SITES FOR HANGING BASKETS
Suspend hanging baskets from terrace or patio standards, porch ceilings, awning frames, wooden or metal tripods, overhanging eaves, or from tree branches. Hang them from brackets on walls, fences, posts, or from ornamental grillwork. Hang them from wire hooks in greenhouses, lath houses, and sun porches. Suspend small baskets such as raffia-wound jugs, cans, or pots from screw eyes or brackets in any room. Paint a bird cage to harmonize with interior decor, and plant it with greenery or flowers to match or contrast with the color scheme.
When you make plans to decorate with any kind of hanging basket, remember that when it is filled with moist soil and plants, strong support will be needed.
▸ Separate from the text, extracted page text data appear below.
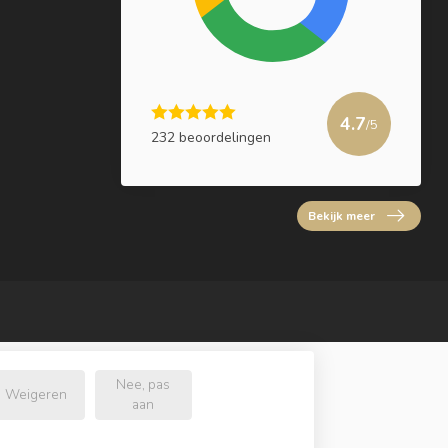
4.7
/5
232 beoordelingen
Bekijk meer
Nee, pas
Weigeren
aan
l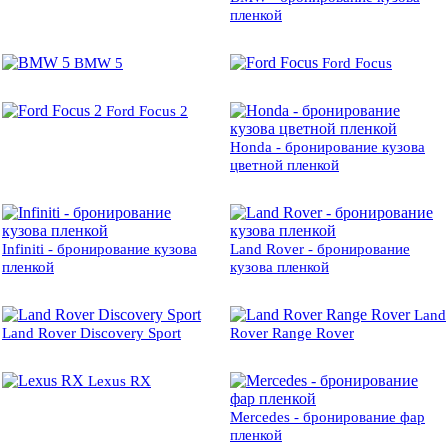
пленкой
BMW 5
Ford Focus
Ford Focus 2
Honda - бронирование кузова
цветной пленкой
Infiniti - бронирование кузова
Land Rover - бронирование
пленкой
кузова пленкой
Land
Land Rover Discovery Sport
Rover Range Rover
Lexus RX
Mercedes - бронирование фар
пленкой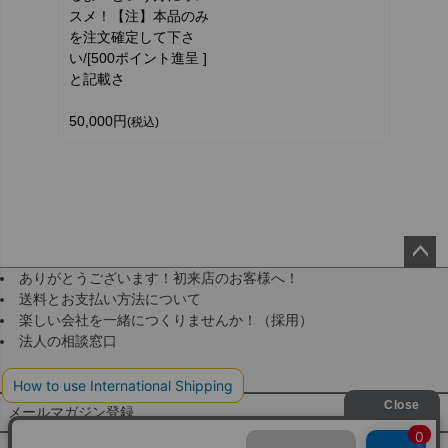
スメ！【注】本品のみ
を注文確定して下さ
い/[500ポイント進呈 ]
と記載さ
50,000円
(税込)
ありがとうございます！初来店のお客様へ！
ペー
送料とお支払い方法について
ジト
楽しい会社を一緒につくりませんか！（採用）
ップ
法人の相談窓口
へ
メールマガジン登録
Use screw eyes, eyebolts, clothesline hooks, brackets, or some type of pulley arrangement for holding the baskets. The specific kind of hardware is a matter of personal preference, as long as requirements of the location are met.
HOW TO PLANT A BASKET
Attach an aluminum tray or a plastic pot saucer to the bottom of each hanging basket indoors. Otherwise water will drip onto floors, woodwork, and furnishings.
Wire baskets or open-spaced wooden ones can be lined with sheet moss, placed green side out. If this is not immediately available, ask your florist to order some for you. A 2-inch layer
of unshredded sphagnum moss also makes a good liner. Moisten the moss and press it firmly against the sides of the container, A layer of aluminum foil or sheet plastic will keep soil from shifting through the moss and will also help the planting retain moisture. To facilitate drainage, punch holes in the foil or plastic near the bottom of the basket. The aluminum or plastic lining is not necessary where random water seepage from the basket creates no problem, as on the lawn or on a cement, brick, or stone patio surface.